Teatro dell'Opera del Casinò di Sanremo, delle grandi occasioni, oggi pomeriggio per assistere alla conferenza tenuta da Don Andrea Gallo sul tema “Nessuno si salva da solo”. Don Gallo, ha ricevuto molti applausi, ed ha presentato anche il suo libro “Se non ora adesso. Quello che conta è la capacità di darsi un futuro.” Il prete è stato introdotto da Claudio Porchia e Ito Ruscigni.
Le nuove generazioni non hanno bisogno di maestri ma di testimoni, nessuna predica, solo esempi. Don Gallo racconta episodi di vita vissuta (l’adolescenza, la mamma, i suoi incontri e battaglie) e si appella alla voglia di reagire dei giovani e delle donne. A cominciare dal sesso, che non deve essere un’arma del potere per sfruttare e discriminare, … ma una spinta a essere se stessi e a stare bene con l’altro. Prima viene l’etica, poi la fede, dice don Gallo. Anche in famiglia, nella strada, sul lavoro. Ogni giorno. Allora il disagio di chi non è omologato, degli ultimi e dei diversi non sarà più un problema di ordine pubblico, piuttosto un’occasione di confronto, una questione sociale e umana che riguarda tutti. La forza “eversiva” del Vangelo è in un’idea di cittadinanza ricostruita a partire dall’incontro con gli altri, in pace, per un cammino veramente liberatorio a fianco dei più oppressi.

Attività 1
Elenca tutte le persone citate per nome nel resoconto sulla conferenza di Don Gallo a Sanremo.
Attività 2
Prosegui il resoconto sulla conferenza di Don Gallo a Sanremo, partendo subito dopo la sua ultima frase.

Materiale fornito
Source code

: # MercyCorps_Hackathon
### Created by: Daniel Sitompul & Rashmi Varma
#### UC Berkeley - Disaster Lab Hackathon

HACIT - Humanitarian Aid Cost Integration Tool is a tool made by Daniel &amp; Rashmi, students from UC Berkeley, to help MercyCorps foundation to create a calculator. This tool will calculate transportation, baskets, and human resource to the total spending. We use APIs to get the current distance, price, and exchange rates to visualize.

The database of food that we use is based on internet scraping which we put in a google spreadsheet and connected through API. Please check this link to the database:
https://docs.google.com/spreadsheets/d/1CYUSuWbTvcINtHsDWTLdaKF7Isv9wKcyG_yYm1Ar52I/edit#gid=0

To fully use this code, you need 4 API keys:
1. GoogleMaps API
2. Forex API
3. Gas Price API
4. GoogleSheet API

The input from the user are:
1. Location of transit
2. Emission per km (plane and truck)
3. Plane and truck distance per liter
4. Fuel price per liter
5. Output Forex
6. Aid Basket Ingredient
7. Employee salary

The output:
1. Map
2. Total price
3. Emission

Risposta 1
Don Andrea Gallo, Claudio Porchia, Ito Ruscigni

Risposta 2
Don Andrea Gallo (Genova 1928) è sacerdote dal 1959. Nel 1975 ha avviato la Comunità di San Benedetto al Porto per il recupero degli emarginati. Tra i suoi libri, Così in terra come in cielo (Mondadori 2010), Sono venuto per servire (con Loris Mazzetti, Aliberti 2010), Di sana e robusta costituzione (Aliberti 2011).
Dimmi chi escludi e ti dirò chi sei”
pensiero di Don Andrea Gallo
Gli uomini sono tutti uguali? No. Gli uomini sono tutti diversi. Io non ne ho mai visti due uguali ma ciascuno presenta una propria specificità e differisce da ogni altro soggetto nelle personali prerogative identitarie.
É per questa diversità che ci riconosciamo ed è grazie ad essa che comunichiamo e comunicando ci arricchiamo. La diversità tuttavia è difficile da comprendere ed è difficile conviverci, sia per chi ne è “portatore” sia per chi la percepisce come tale. Se è vero infatti che l’integrazione è saper vivere con gli altri, qualunque altro, è altrettanto vero che considerare la diversità elemento costitutivo della molteplicità e della ricchezza che compone e sempre di più comporrà il tessuto sociale, è quanto di più lontano ci sia dal crescente "sentire comune", anche tra i cristiani.
Le persone straniere, gli omosessuali, i rom creano un’idea di “insostenibilità culturale”, percepita, indotta o reale.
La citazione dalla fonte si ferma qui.